Difference Between Gross Profit and Net Profit
Gross Profit Vs Net Profit: Difference
The main difference between gross profit and net profit is that gross profit reveals how much a business has spent on buying and selling a product/service and net profit shows the liquidity position of the company. A few other differences between gross profit and net profit are:
|Basis||Gross Profit||Net Profit|
|Meaning||Gross profit refers to the profits of a company after subtracting the costs associated with the buying and selling of a product or a service from the revenue.||Net profit reveals a company’s real profit after deducting all the expenses from the total revenue generated.|
|Purpose||Identify the costs related to the goods and minimize them.||Show the financial health of a business and helps take business decisions.|
|Benefit||Manage any extra costs||Determine the company’s financial performance.|
|Decision-making||It is not reliable to take any financial decisions based on gross profit value alone as it does not cover expenses.||Net profit is the basis of financial decision-making for business development and expansion.|
|Calculation||Gross profit = Revenue – Cost of goods sold||Net profit = Gross Profit/Total revenue – Total expenses|
Get Your Numbers Right
Gross profit and net profit provide different perspectives and affect the goals and decision-making of the business. It’s crucial to understand which expenses are necessary to understand if the business made or lost money. Gross profit indicates the revenue generated in a particular season or during trends. While it shows the sales effectiveness of the business, it is not enough to determine the profitability of the business.
Net profit shows the amount of money the business is making in a certain period. It may not be enough to understand how sales are performing, but it helps take decisions and save costs.
What is Gross Profit?
Gross profit is a company’s profit after deducting the costs associated with its products and services. It is calculated by subtracting the cost of goods sold from the revenue generated. These figures appear on the income statement of a company and are often referred to as gross income or sales profit. Gross profit calculation does not include any general or non-operating expenses. When a business calculates its gross profit, it aims to understand how a business is performing and how much its spending on its products and services.

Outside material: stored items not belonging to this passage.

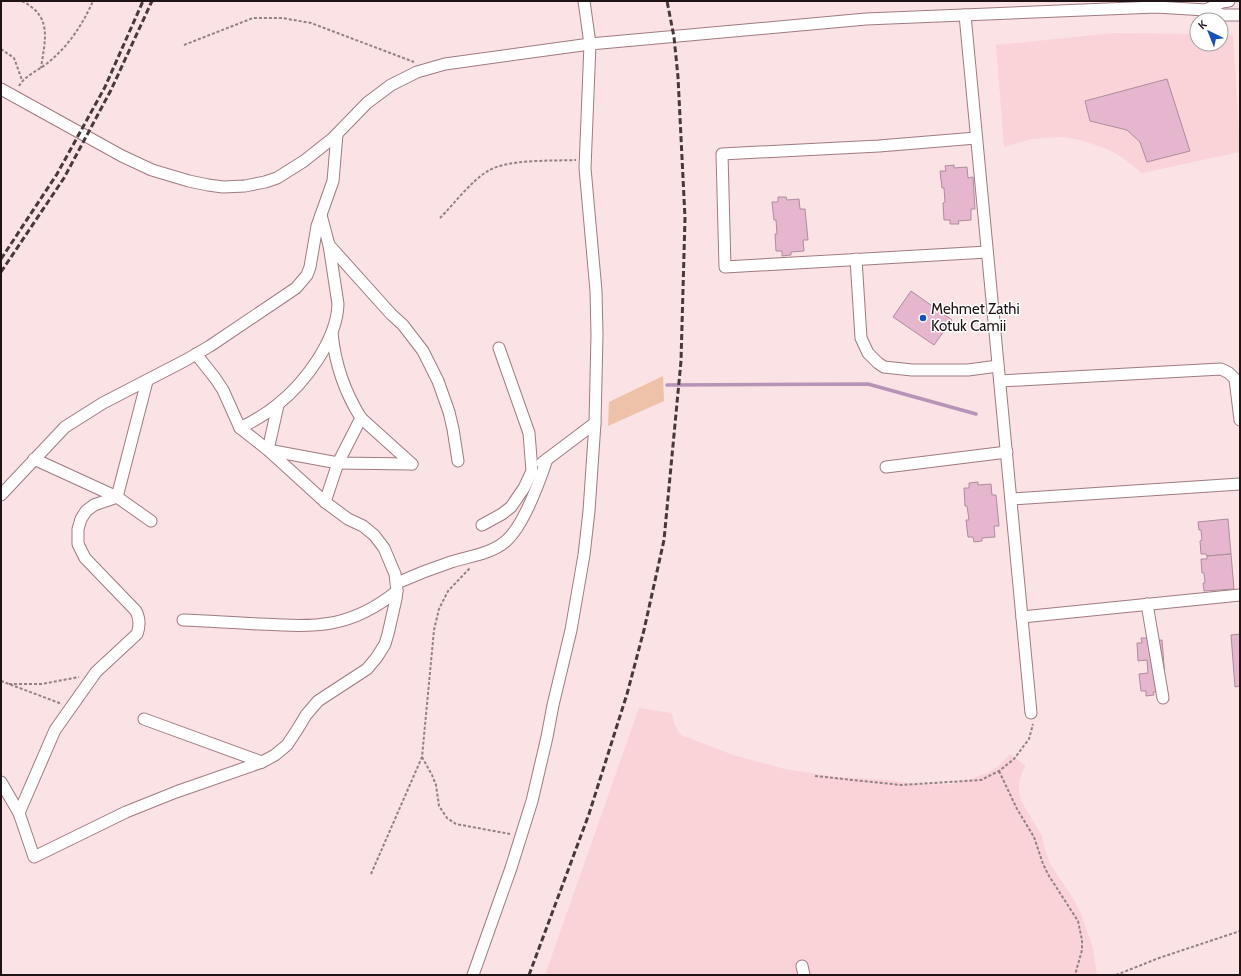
<svg xmlns="http://www.w3.org/2000/svg" width="1241" height="976" viewBox="0 0 1241 976" font-family="Cabin,sans-serif">
<style>
.built{fill:#fad3d9}
.green{fill:#eec2a8}
.lines{fill:none;stroke-linecap:round;stroke-linejoin:round}
.stream{stroke:#b794b7;stroke-width:3.5}
.building{fill:#e6b6ce;stroke:#ad8c9c}
.minor-casing{stroke:#9f7b80;stroke-width:13}
.path{stroke:#928082;stroke-width:2;stroke-dasharray:3 2;stroke-linecap:butt}
.minor{stroke:#fff;stroke-width:11}
.rail{stroke:#47393b;stroke-width:3;stroke-dasharray:6 3;stroke-linecap:butt}
.poi-dot{fill:#1650bb;stroke:#fff;stroke-width:1.5}
.labels{text-anchor:middle;stroke-width:3;stroke-linejoin:round;paint-order:stroke}
.poi-label{font-size:15px;fill:#201315;stroke:#fff;text-anchor:start}
</style>
<rect width="100%" height="100%" fill="#fae2e5"/>
<g class="built">
<polygon points="1114,33 1197,34 1197,44 1221,44 1221,35 1233,35 1240,152 1142,173 1123,158 1113,152 1102,147 1076,139 1061,137 1032,139 1004,147 996,45"/>
<polygon points="639,708 672,713 674,724 681,735 733,755 785,769 837,777 889,780 920,785 951,784 966,781 989,772 997,767 1010,754 1026,766 1022,772 1019,783 1019,790 1021,801 1042,836 1044,846 1050,864 1074,900 1081,914 1093,948 1097,975 545,975"/>
</g>
<polygon class="green" points="663,376 664,401 608,426 609,402"/>
<g class="lines">
<polyline class="stream" points="667,385 868,384 976,414"/>
</g>
<g class="building">
<polygon points="1167,79 1190,151 1147,162 1140,142 1127,130 1090,121 1085,101"/>
<polygon points="954,165 954,168 967,167 968,178 973,177 975,209 971,209 971,220 958,221 959,224 950,224 950,220 944,220 943,203 945,202 944,188 942,188 940,171 946,171 945,166"/>
<polygon points="778,197 786,197 787,200 799,199 800,209 805,209 808,240 803,240 804,251 791,252 791,255 782,256 782,251 776,251 775,234 777,234 776,220 774,220 772,202 778,202"/>
<polygon points="911,291 952,320 934,345 893,317"/>
<polygon points="978,482 978,485 991,484 992,495 996,495 999,526 994,526 995,537 982,538 982,541 974,542 973,537 968,537 966,520 969,520 967,506 965,506 964,488 969,488 969,483"/>
<polygon points="1228,519 1231,554 1207,556 1206,554 1201,554 1200,541 1202,540 1201,530 1199,530 1198,522"/>
<polygon points="1231,554 1234,589 1204,591 1203,583 1205,583 1204,573 1202,573 1201,559 1207,559 1207,556"/>
<polygon points="1240,634 1240,686 1235,687 1231,635"/>
<polygon points="1141,638 1149,638 1149,641 1162,640 1166,691 1153,692 1154,695 1146,696 1146,691 1141,691 1139,674 1148,673 1147,660 1138,661 1137,643 1142,643"/>
</g>
<g class="lines">
<g class="minor-casing">
<g id="minor">
<polyline points="1206,10 1222,2 1229,1"/>
<polyline points="965,15 1031,713"/>
<polyline points="1,89 122,156 152,170 189,181 208,185 223,187 245,186 265,182 277,178 304,161 333,138 367,103 391,85 417,72 445,64 590,44 866,19 1156,7 1206,10 1223,15 1240,15"/>
<polyline points="976,138 879,146 722,154 725,267 987,252"/>
<polyline points="321,215 329,245 391,314 403,325 423,351 438,381 449,412 453,429 458,461"/>
<polyline points="856,259 861,338 868,353 878,363 884,367 912,370 968,370 998,366"/>
<polyline points="1000,381 1221,369 1229,373 1235,379 1240,420"/>
<polyline points="278,405 268,450 338,463 412,464"/>
<polyline points="361,418 412,464"/>
<path d="M240 428C254 421 266 414 277 405 305 383 337 340 338 304L329 245"/>
<polyline points="34,459 117,497 151,521"/>
<polyline points="542,463 595,423"/>
<polyline points="886,467 1007,452"/>
<polyline points="1,495 65,427 103,403 186,360 210,346 296,288 307,275 310,267 317,226 333,181 337,134"/>
<polyline points="117,497 147,381"/>
<polyline points="1011,499 1240,484"/>
<path d="M325 502 338 463 361 418C344 391 335 364 332 333"/>
<polyline points="482,525 502,514 511,507 524,488 532,471 529,433 499,348"/>
<path d="M397 583C415 575 433 568 451 562 470 556 491 554 506 541 524 525 539 483 547 459"/>
<polyline points="1147,604 1163,698"/>
<polyline points="1022,617 1240,595"/>
<path d="M183 620C209 621 234 623 259 624 316 627 350 629 397 591"/>
<polyline points="144,719 262,762"/>
<polyline points="1,782 19,813 34,857 126,812 176,792 262,762 275,755 287,745 297,730 306,715 318,701 367,669 377,657 385,644 388,634 396,599 397,591 395,574 384,548 374,535 363,526 348,519 325,502 268,450 240,428 223,390 215,378 196,354"/>
<path d="M19 813 55 730 96 672 137 634C140 626 140 619 136 611L85 558 78 544V529L81 519 86 511 94 505 117 497"/>
<polyline points="802,966 804,975"/>
<polyline points="473,975 511,868 532,801 547,737 553,705 571,630 584,555 589,511 595,423 597,335 596,291 585,168 590,44 584,1"/>
</g>
</g>
<g class="path">
<path d="M22 1C53 17 45 39 41 68"/>
<polyline points="184,45 253,18 282,18 311,23 414,62"/>
<polyline points="1,49 14,58 22,80"/>
<path d="M19 86C25 75 40 70 50 61 69 45 83 24 93 1"/>
<path d="M440 218C453 205 473 179 488 171 507 159 552 161 576 160"/>
<polyline points="1,681 62,704"/>
<polyline points="9,684 42,684 79,677"/>
<polyline points="422,757 432,775 436,785 439,806 447,818 456,824 510,834"/>
<polyline points="999,771 1017,809 1034,837 1043,864 1049,876 1078,921 1082,940 1082,950 1075,975"/>
<polyline points="815,776 901,785 981,780 999,771 1014,759 1029,739 1033,724"/>
<polyline points="371,874 422,757 434,630 439,609 448,591 470,568"/>
<polyline points="1116,975 1159,958 1240,931"/>
</g>
<use href="#minor" class="minor"/>
<g class="rail">
<polyline points="1,259 57,174 105,87 143,1"/>
<polyline points="1,272 64,178 111,90 152,1"/>
<polyline points="529,975 589,814 627,694 644,630 664,540 681,361 685,218 678,77 674,37 667,1"/>
</g>
</g>
<circle class="poi-dot" cx="923" cy="318" r="4"/>
<g class="labels">
<g class="poi-label">
<text x="931" y="314">Mehmet Zathi<tspan x="931" dy="17">Kotuk Camii</tspan></text>
</g>
</g>
<rect width="1241" height="976" fill="none" stroke="#201315" stroke-width="4"/>
<g transform="translate(1209 32) rotate(317)"><circle r="19" fill="#ffffff" stroke="#a6a1a1"/>
<path d="M0-3L7 15L0 10L-7 15Z" fill="#1650bb"/>
<text y="-6" font-size="11" font-weight="bold" text-anchor="middle" fill="#201315">K</text>
</g>
</svg>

It is only meant to understand the costs and is not meant to be the basis for taking any business decisions.
How to calculate Gross Profit?
Gross profit can be calculated by subtracting the total cost of goods sold from the total revenue generated in a particular period. The COGS (Cost of Goods Sold) is determined by deducting the closing stock from opening stock plus purchases made. The formula for calculating cost of goods sold is:
Cost of goods sold (COGS) = (Opening stock + Purchases) – Closing stock
After calculating the cost of goods sold, determine the total revenue generated. Multiply the number of units sold by the price of each unit. Once both COGS and total revenue have been identified, apply the formula for gross profit.
The formula for calculating gross profit is:
Gross profit = Total revenue – Total cost of goods sold
What is Net Profit?
The net profit is a company’s actual profit after deducting all the expenses from the revenue. Both variable and fixed expenses are subtracted from the revenue generated. It can be represented in the form of a number or percentage. All the expenses that were not included when calculating gross profit are covered in the net profit calculation.
How to calculate Net Profit?
Net profit can be calculated in 2 methods. The first one would be to directly subtract all the expenses incurred to run the business from the total revenue calculated. The expenses here refer to both the cost of goods sold and general or administrative expenses.
The formula for calculating net profit is:
Net Profit = Gross Profit – Total expenses
Net Profit = Total Revenue – Total Expenses
The total revenue or expenses are typically calculated in a specific time period, like a month or a year. The difference between gross profit and net profit is that gross profit reveals the profitability of the company excluding non-operating expenses, and net profit is the actual profit after deducting all the expenses incurred to run the business.